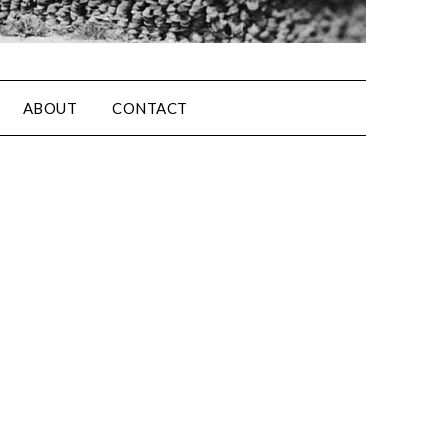
ABOUT
CONTACT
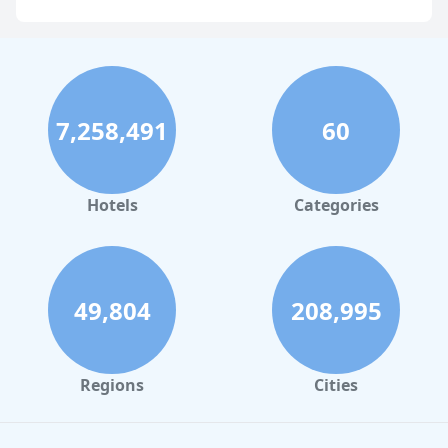
Business Hotels in Boston
Business Hotels in Chicago
Business Hotels in Melbourne
7,258,491
60
Business Hotels in Atlanta
Hotels
Categories
49,804
208,995
Regions
Cities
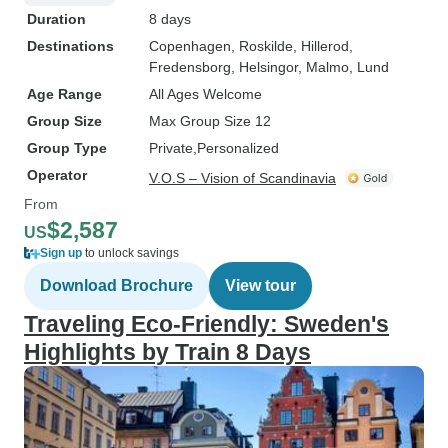
Duration
8 days
Destinations
Copenhagen
, Roskilde
, Hillerod
,
Fredensborg
, Helsingor
, Malmo
, Lund
Age Range
All Ages Welcome
Group Size
Max Group Size 12
Group Type
Private
Personalized
Operator
V.O.S – Vision of Scandinavia
From
$2,587
US
Sign up
to unlock savings
Download Brochure
View tour
Traveling Eco-Friendly: Sweden's
Highlights by Train 8 Days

▶ Brief
Every line from the one containing "All Ages Welcome" through the last line of the entries must be written out verbatim, and no other line.

▶ Result of this task
All Ages Welcome
Group Size
Max Group Size 12
Group Type
Private
Personalized
Operator
V.O.S – Vision of Scandinavia
From
$2,587
US
Sign up
to unlock savings
Download Brochure
View tour
Traveling Eco-Friendly: Sweden's
Highlights by Train 8 Days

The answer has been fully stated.